--- What to do ---
(a) Update a part of the spider tank thread: reproduce it starting with "just make the" and going on through "waayyyyyyy too tall)", with "rope" changed to "cable" everywhere in that span.
(b) Write what comes next in the spider tank thread, picking up after its final post.

Only useful for stunlocking heavy Core units while your peewee or flash tank horde moves in.
Spider tanks are absolutely useless in real life.
>Only useful for stunlocking heavy Core units while your peewee or flash tank horde moves in.
>Spider tanks are absolutely useless in real life.
Get in the patterning machine, meatbag.
fuchikoma postan'
increased pressure on the ground from the individual legs creates an immediate sinking problem
>walking on two legs means I'm going to sink into the ground
damn bro guess I'm getting a scooter thanks for the heads up
The future is infantry on tracks
Footprint too small for weight.
just make the feet wider 🙂
like snow shoes.
You forgot the cute anime girl that's fused with it
hmmmm
god could you imagine
insect porn is literally the most demonic thing I ever seen in my 40 years of porn fapping career
even before fricking actual demons
You probably gotta have room for a buncha bullshit under the tank to make it walk like that. Just tons of actuators and hydro reservoirs. It wouldn't look nearly as cool as a result and you know 90% of its purpose is to look cool.
>Name a single downside of a spider tank.
I just need a rope to trip it
That's like saying you can stop a tank with a rope that get caught between chassis and turret.
You are factually dumber than Starwars Empire's engineers.
also the only reason the AT-AT fell over is because it kept trying to move(and because its waayyyyyyy too tall)
I'm wondering what kind of wall it could go through if you put beam saber thingy in front of the legs
huh?
Cut through stuff anon, even if SW """logic""" is a joke, it would be funny to imagine them making a contraption like that.

--- Entries supplied ---
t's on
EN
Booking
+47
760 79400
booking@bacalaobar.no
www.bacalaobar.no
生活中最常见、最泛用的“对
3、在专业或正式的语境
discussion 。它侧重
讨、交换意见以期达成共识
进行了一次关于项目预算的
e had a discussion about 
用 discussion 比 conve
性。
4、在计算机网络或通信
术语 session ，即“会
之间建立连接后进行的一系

* * *

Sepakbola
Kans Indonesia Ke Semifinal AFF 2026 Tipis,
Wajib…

---

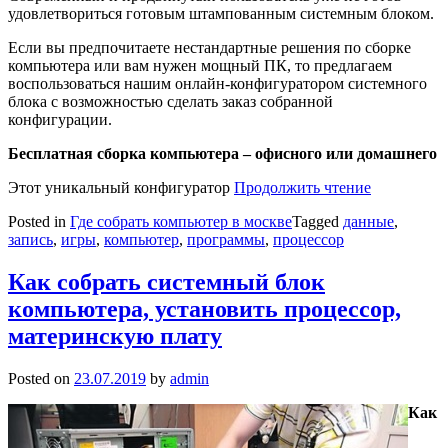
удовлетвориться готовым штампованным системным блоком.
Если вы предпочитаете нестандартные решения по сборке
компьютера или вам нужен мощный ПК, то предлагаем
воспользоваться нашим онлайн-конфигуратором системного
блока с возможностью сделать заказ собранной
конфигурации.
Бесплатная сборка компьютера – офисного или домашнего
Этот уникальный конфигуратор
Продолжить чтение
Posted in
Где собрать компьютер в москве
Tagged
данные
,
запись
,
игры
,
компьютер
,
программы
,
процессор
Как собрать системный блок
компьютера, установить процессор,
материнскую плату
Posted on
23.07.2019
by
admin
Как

--- Answers in order ---
(a)
just make the feet wider 🙂
like snow shoes.
You forgot the cute anime girl that's fused with it
hmmmm
god could you imagine
insect porn is literally the most demonic thing I ever seen in my 40 years of porn fapping career
even before fricking actual demons
You probably gotta have room for a buncha bullshit under the tank to make it walk like that. Just tons of actuators and hydro reservoirs. It wouldn't look nearly as cool as a result and you know 90% of its purpose is to look cool.
>Name a single downside of a spider tank.
I just need a cable to trip it
That's like saying you can stop a tank with a cable that get caught between chassis and turret.
You are factually dumber than Starwars Empire's engineers.
also the only reason the AT-AT fell over is because it kept trying to move(and because its waayyyyyyy too tall)

(b)
mud
>worse performance than treads on 99% of the planets surface area
>substantially more manufacturing cost
>more parts to break
>can't be serviced in the field
i mean other than being able to climb slopes of like 60 degrees and treads can only do 50 whats the upside?
THIS moronic one?
how about
>twelve fricking points of guaranteed failure
EACH one of these gigantic knee joints is a servicing nightmare and obvious weakpoint
fricking points of guaranteed failure
As opposed to the twenty joints on each side of a tank? With axis highly integrated into the structure? Much closer/easier to hit? Instant mobility kill if 2 are hit leading to abandoning near pristine tank?
Good luck hitting such small constantly joints on purpose.
OP pic might be fictional but save a few caveat it could be entirely worth the trouble.
>increased clearance
>hulldown everywhere you want
>escape most of the blast of landmines
>mud is less or no longer a problem
>can move sideway
>main limitation in tank design is fitting on train, truck & airplane. If the leg fold, they can be neatly contained.
>leg take the damage before the structure
>tip of a leg is damaged? No mobility kill, replace with dumb metal, small penalty
>most of the leg is damaged? Still no mobility kill, remove leg, as big as a rolled track, install new one, won't even need a crane
>need extra equipment? strap it on the legs, won't weight down the structure
>need to transport it fast? self load by train, or strap wheels on the legs and tow it.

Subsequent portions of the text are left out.